▸ **Your assignment**: Please retype the data below line for line and leave out every picture.
------------------------------------
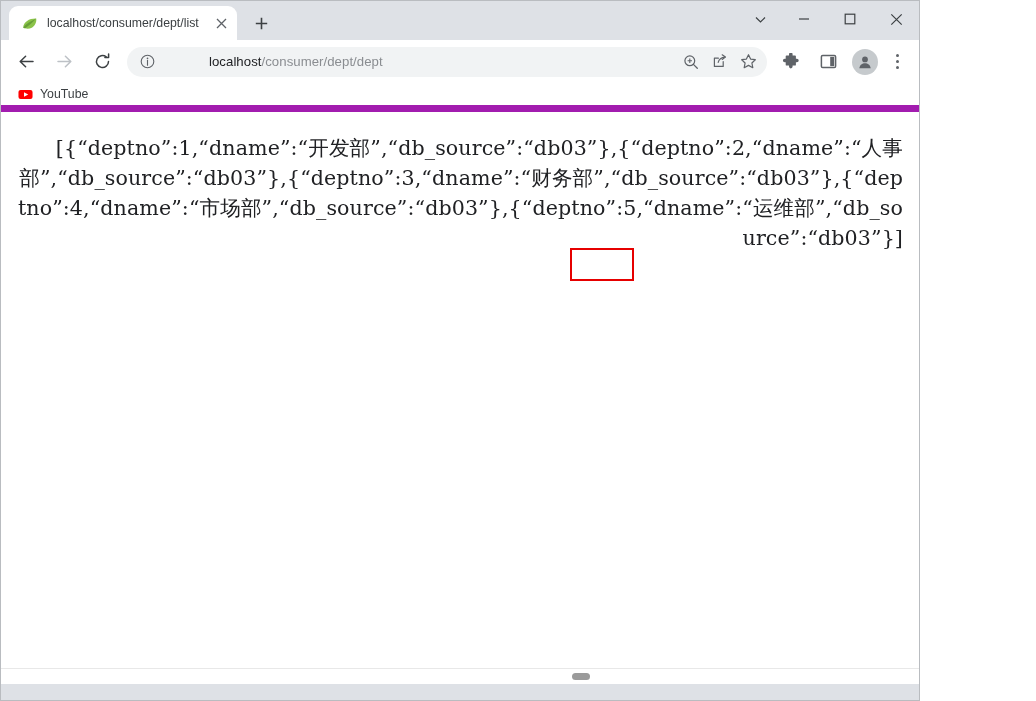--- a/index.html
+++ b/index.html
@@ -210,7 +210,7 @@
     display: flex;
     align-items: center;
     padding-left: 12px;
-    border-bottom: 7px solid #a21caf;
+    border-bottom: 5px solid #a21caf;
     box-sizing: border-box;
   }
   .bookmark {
------------------------------------
▸ **Task solution**:
--- a/index.html
+++ b/index.html
@@ -210,7 +210,7 @@
     display: flex;
     align-items: center;
     padding-left: 12px;
-    border-bottom: 7px solid #a21caf;
+    border-bottom: 5px solid #a21caf;
     box-sizing: border-box;
   }
   .bookmark {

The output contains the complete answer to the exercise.